Title: Volatility jumps and the classification of monetary policy announcements
Authors: Giampiero Gallo - NYU in Florence (Italy)
Demetrio Lacava - Luiss University (Italy) [presenting]
Edoardo Otranto - University of Messina (Italy)
Abstract: In the last two decades, due to many endogenous and/or exogenous events (e.g. subprime mortgage crisis, high inflation, and the Covid-19 pandemic), even more frequent actions have been taken by many central banks, with direct implications on market volatility. Taking the example of the Federal Reserve (FED), we propose a new model-based classification of monetary policy announcements according to whether they cause a jump rather than a reduction of volatility.

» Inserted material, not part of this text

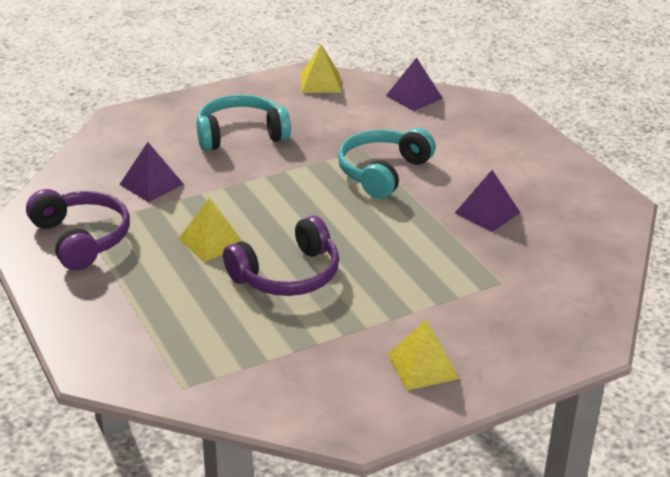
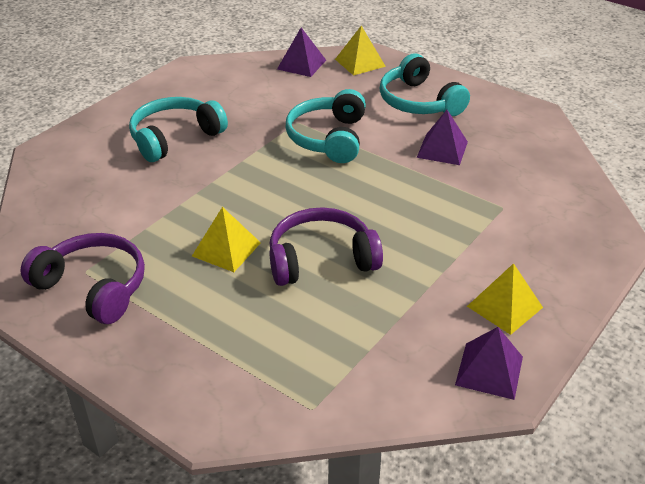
camera: 25 degrees left, 5 degrees up
(151, 184) = (124, 209): purple pyramid -> purple pyramid (489, 370)
(287, 275) = (321, 259): purple headphones -> purple headphones turned 135 degrees counterclockwise
(320, 83) = (211, 72): yellow pyramid -> yellow pyramid (360, 62)
(503, 162) = (419, 102): none -> turquoise headphones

The proposed model (the GAS-AMEM with jumps) - which combines the distinctive features of the Generalized Autoregressive Score (GAS) model along with those of the Multiplicative Error Model (MEM) - provides an accurate classification method, while preserving the flexibility and the ability of the classical MEM of reproducing the well-known stylized facts characterizing volatility. Focusing on a short window around each FED's communication, we isolate the impact of monetary announcements by excluding any contamination carried by relevant events that may occur within a business day. By relying on both the S\&P500 stock index and specific firms, we classify FED's announcements according to their effect on the stock market as a whole, on the one hand, and on specific sectors of the market, on the other hand.